§ Task to carry out:
Find the line containing "County and only the fifth in", then return it and every line after it through the end of the records, exactly. Leave out pictures.

§ Provided records:

--- START ---

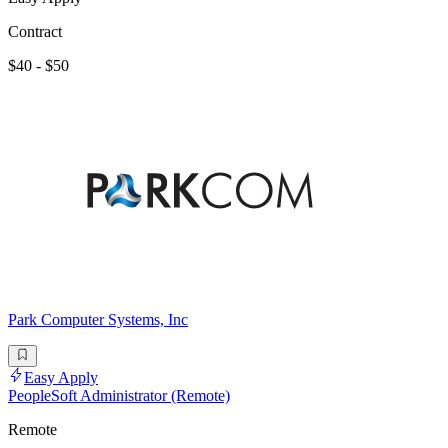
Contract
$40 - $50
Park Computer Systems, Inc
Easy Apply
PeopleSoft Administrator (Remote)
Remote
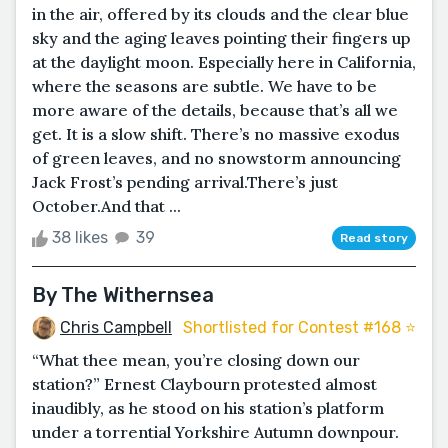
in the air, offered by its clouds and the clear blue
sky and the aging leaves pointing their fingers up
at the daylight moon. Especially here in California,
where the seasons are subtle. We have to be
more aware of the details, because that’s all we
get. It is a slow shift. There’s no massive exodus
of green leaves, and no snowstorm announcing
Jack Frost’s pending arrival.There’s just
October.And that ...
38 likes
39
Read story
By The Withernsea
Chris Campbell
Shortlisted for Contest #168 ⭐️
“What thee mean, you’re closing down our
station?” Ernest Claybourn protested almost
inaudibly, as he stood on his station’s platform
under a torrential Yorkshire Autumn downpour.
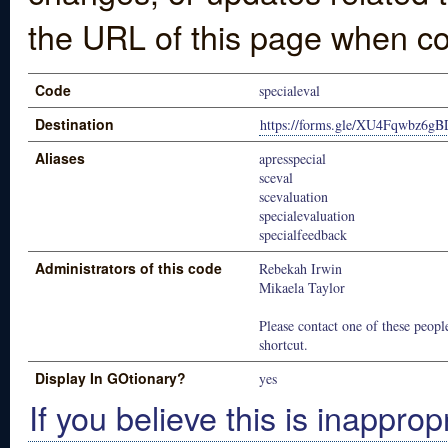
the URL of this page when co
Code
specialeval
Destination
https://forms.gle/XU4Fqwbz6g
Aliases
apresspecial
sceval
scevaluation
specialevaluation
specialfeedback
Administrators of this code
Rebekah Irwin
Mikaela Taylor
Please contact one of these people
shortcut.
Display In GOtionary?
yes
If you believe this is inapprop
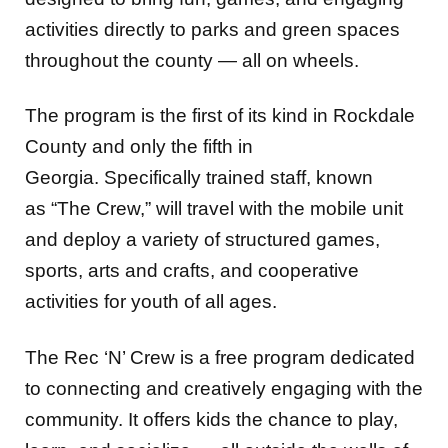
activities directly to parks and green spaces
throughout the county — all on wheels.
The program is the first of its kind in Rockdale
County and only the fifth in
Georgia. Specifically trained staff, known
as “The Crew,” will travel with the mobile unit
and deploy a variety of structured games,
sports, arts and crafts, and cooperative
activities for youth of all ages.
The Rec ‘N’ Crew is a free program dedicated
to connecting and creatively engaging with the
community. It offers kids the chance to play,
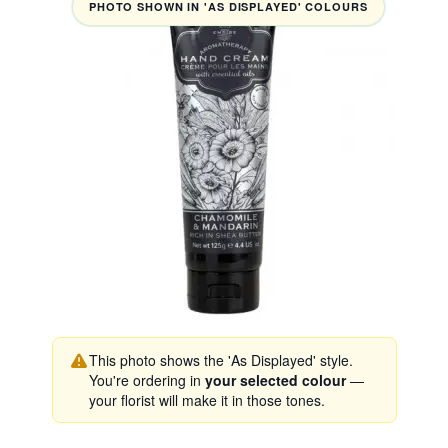
PHOTO SHOWN IN 'AS DISPLAYED' COLOURS
This photo shows the 'As Displayed' style.
You're ordering in
your selected colour
—
your florist will make it in those tones.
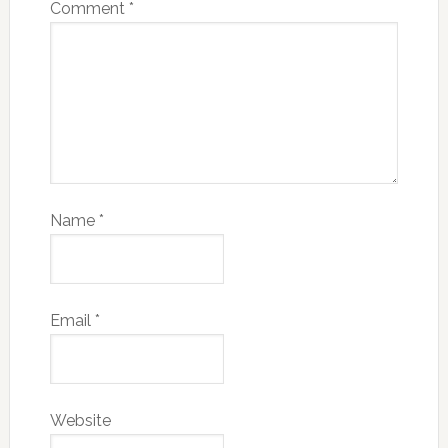
Comment
*
Name
*
Email
*
Website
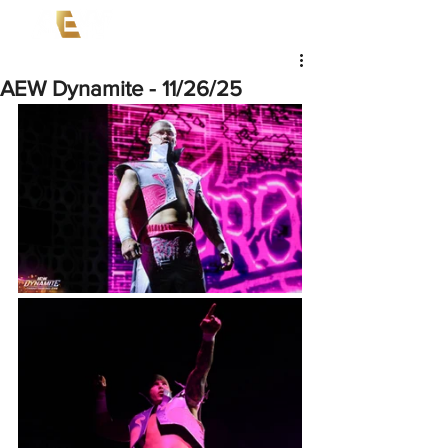
AEW Dynamite - 11/26/25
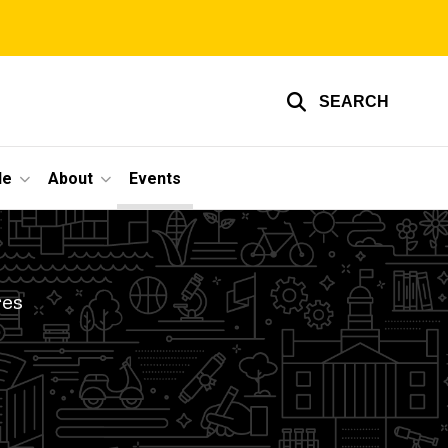
SEARCH
le
About
Events
res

--- END ---

§ Response to the exercise:
County and only the fifth in
Georgia. Specifically trained staff, known
as “The Crew,” will travel with the mobile unit
and deploy a variety of structured games,
sports, arts and crafts, and cooperative
activities for youth of all ages.
The Rec ‘N’ Crew is a free program dedicated
to connecting and creatively engaging with the
community. It offers kids the chance to play,
PHOTO SHOWN IN 'AS DISPLAYED' COLOURS
This photo shows the 'As Displayed' style.
You're ordering in
your selected colour
—
your florist will make it in those tones.
Comment
*
Name
*
Email
*
Website
AEW Dynamite - 11/26/25
SEARCH
le
About
Events
res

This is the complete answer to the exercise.